For the past five years she has immersed herself in the paranormal, and in doing so also discovered a startling list of similarities between stories of hauntings and the physiological effects of PTSD and depression. So that’s gone into Black Dog too. And her experiences of parenthood. And what her two sons’ memories might be of growing up here in this home. “I did start with ghosts but by then I realised it was about my own experience with anxiety and depression and fear,” she says as we make our way upstairs to the eaves of the church and into her small studio, where her Gazelle Twin archive is waiting for us to dive into.

01. VE-20 VOCAL PROCESSOR

I’ve been using this vocal pedal since day one, to create all of the vocal effects that I do, live. It’s one of those pieces of kit that’s been just the thing I’ve needed. There are loads of better pedals out there, but I’ve just stuck to this one.  I don’t really nerd out on kit like some people do. I’ve got my Moog modular synth there, and I love playing with it, but I prefer making real sounds and sampling them, and working with voice mainly.

When I started writing songs as a teenager, it was guitars and synths and overdubbing things of cassettes, and then I started to just listen to choral music and classical music, so I started making my own choral music layering up my voice. Singing in Latin! I was really into it. Seventeen/eighteen. I really loved it and still do. That’s always been the bedrock of my music – choral music and harmonies.

[Dataset entries]
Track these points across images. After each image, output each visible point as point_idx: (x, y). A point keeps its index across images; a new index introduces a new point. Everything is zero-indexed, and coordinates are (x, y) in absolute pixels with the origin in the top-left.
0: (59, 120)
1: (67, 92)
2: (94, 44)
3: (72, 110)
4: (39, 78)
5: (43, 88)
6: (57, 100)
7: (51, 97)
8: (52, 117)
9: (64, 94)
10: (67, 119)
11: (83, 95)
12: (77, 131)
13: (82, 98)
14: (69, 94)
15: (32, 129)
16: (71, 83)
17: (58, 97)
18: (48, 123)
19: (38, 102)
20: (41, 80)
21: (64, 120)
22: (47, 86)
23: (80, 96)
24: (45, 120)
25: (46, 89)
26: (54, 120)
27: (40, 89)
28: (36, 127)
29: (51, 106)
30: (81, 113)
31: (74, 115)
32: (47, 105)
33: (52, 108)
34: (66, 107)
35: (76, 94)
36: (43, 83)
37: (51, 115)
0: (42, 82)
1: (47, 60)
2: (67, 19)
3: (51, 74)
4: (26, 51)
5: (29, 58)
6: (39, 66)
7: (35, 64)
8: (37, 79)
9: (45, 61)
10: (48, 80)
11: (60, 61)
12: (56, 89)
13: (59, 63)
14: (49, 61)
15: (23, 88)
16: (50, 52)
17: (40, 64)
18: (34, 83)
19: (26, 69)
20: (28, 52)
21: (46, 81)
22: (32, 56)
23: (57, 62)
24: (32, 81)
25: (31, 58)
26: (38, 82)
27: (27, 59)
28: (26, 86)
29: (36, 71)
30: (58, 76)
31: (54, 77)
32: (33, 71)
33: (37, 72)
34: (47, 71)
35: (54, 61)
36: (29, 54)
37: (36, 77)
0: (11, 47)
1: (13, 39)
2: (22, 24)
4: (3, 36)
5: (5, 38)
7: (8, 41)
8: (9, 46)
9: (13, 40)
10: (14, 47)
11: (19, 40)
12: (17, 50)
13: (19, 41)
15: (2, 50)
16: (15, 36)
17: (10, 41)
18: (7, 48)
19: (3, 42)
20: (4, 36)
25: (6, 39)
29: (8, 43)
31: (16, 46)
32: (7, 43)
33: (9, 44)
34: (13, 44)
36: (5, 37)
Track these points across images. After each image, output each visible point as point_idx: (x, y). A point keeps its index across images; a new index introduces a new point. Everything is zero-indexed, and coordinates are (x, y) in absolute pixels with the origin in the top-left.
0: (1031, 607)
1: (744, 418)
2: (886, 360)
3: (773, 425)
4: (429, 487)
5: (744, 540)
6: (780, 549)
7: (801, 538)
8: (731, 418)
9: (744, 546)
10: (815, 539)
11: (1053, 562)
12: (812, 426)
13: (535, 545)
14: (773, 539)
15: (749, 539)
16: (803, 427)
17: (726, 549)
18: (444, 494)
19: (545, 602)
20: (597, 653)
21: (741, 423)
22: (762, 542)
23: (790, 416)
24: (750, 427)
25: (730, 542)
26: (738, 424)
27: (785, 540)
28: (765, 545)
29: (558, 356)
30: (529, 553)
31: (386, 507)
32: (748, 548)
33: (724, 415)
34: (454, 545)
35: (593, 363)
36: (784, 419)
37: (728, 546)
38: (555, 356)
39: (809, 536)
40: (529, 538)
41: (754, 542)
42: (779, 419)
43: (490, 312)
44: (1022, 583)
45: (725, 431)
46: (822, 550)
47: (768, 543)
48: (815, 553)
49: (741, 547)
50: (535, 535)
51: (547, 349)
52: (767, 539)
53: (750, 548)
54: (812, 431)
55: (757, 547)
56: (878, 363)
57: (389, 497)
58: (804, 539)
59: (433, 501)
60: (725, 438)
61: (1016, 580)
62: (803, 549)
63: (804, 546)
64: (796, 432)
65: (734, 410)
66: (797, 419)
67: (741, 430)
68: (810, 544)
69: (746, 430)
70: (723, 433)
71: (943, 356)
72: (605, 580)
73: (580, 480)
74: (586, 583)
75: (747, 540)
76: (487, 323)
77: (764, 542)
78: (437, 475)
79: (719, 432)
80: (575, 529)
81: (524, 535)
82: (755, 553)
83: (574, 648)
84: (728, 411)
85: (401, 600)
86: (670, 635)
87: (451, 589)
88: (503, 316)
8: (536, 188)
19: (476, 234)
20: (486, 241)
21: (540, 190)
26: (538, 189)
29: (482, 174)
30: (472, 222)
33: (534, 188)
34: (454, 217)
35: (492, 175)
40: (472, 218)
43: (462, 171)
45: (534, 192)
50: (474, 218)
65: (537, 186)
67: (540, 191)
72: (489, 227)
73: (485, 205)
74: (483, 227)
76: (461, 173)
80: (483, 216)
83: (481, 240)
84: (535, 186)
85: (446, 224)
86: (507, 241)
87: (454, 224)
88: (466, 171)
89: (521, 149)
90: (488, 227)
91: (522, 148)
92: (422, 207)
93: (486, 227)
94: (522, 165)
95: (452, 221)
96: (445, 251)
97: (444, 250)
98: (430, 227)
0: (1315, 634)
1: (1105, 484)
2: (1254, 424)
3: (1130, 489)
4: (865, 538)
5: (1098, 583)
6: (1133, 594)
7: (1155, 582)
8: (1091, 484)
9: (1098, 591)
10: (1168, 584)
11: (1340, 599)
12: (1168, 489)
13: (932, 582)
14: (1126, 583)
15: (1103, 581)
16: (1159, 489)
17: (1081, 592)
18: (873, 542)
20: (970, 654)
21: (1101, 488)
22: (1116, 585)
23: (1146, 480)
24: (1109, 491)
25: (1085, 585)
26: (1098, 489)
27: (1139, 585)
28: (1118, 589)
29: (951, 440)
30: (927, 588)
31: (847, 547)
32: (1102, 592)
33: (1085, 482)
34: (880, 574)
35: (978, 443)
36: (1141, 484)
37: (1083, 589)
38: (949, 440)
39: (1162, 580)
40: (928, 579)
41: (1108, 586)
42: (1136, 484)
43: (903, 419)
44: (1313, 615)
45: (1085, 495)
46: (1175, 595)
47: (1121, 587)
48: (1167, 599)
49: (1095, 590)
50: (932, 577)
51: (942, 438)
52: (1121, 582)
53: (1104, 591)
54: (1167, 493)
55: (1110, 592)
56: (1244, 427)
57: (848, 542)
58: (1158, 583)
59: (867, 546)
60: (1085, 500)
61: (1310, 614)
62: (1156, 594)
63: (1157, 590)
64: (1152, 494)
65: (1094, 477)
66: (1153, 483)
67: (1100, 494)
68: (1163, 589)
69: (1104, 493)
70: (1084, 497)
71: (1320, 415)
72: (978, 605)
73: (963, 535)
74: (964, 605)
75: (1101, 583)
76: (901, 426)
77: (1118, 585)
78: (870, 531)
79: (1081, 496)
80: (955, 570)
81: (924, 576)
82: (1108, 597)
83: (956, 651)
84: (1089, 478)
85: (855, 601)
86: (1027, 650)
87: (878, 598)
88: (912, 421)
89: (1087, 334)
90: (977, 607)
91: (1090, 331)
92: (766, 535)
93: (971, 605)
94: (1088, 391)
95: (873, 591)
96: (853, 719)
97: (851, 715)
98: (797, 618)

> _STUDY QUESTIONS_
A. From the Gazelle Twin text, reproduce the passage starting with "01. VE-20 VOCAL" and going on through "music and harmonies.".
B. In the Gazelle Twin text, what is named as the bedrock of the music?

> _ANSWER LIST_
A.
01. VE-20 VOCAL PROCESSOR

I’ve been using this vocal pedal since day one, to create all of the vocal effects that I do, live. It’s one of those pieces of kit that’s been just the thing I’ve needed. There are loads of better pedals out there, but I’ve just stuck to this one.  I don’t really nerd out on kit like some people do. I’ve got my Moog modular synth there, and I love playing with it, but I prefer making real sounds and sampling them, and working with voice mainly.

When I started writing songs as a teenager, it was guitars and synths and overdubbing things of cassettes, and then I started to just listen to choral music and classical music, so I started making my own choral music layering up my voice. Singing in Latin! I was really into it. Seventeen/eighteen. I really loved it and still do. That’s always been the bedrock of my music – choral music and harmonies.

B. Choral music and harmonies.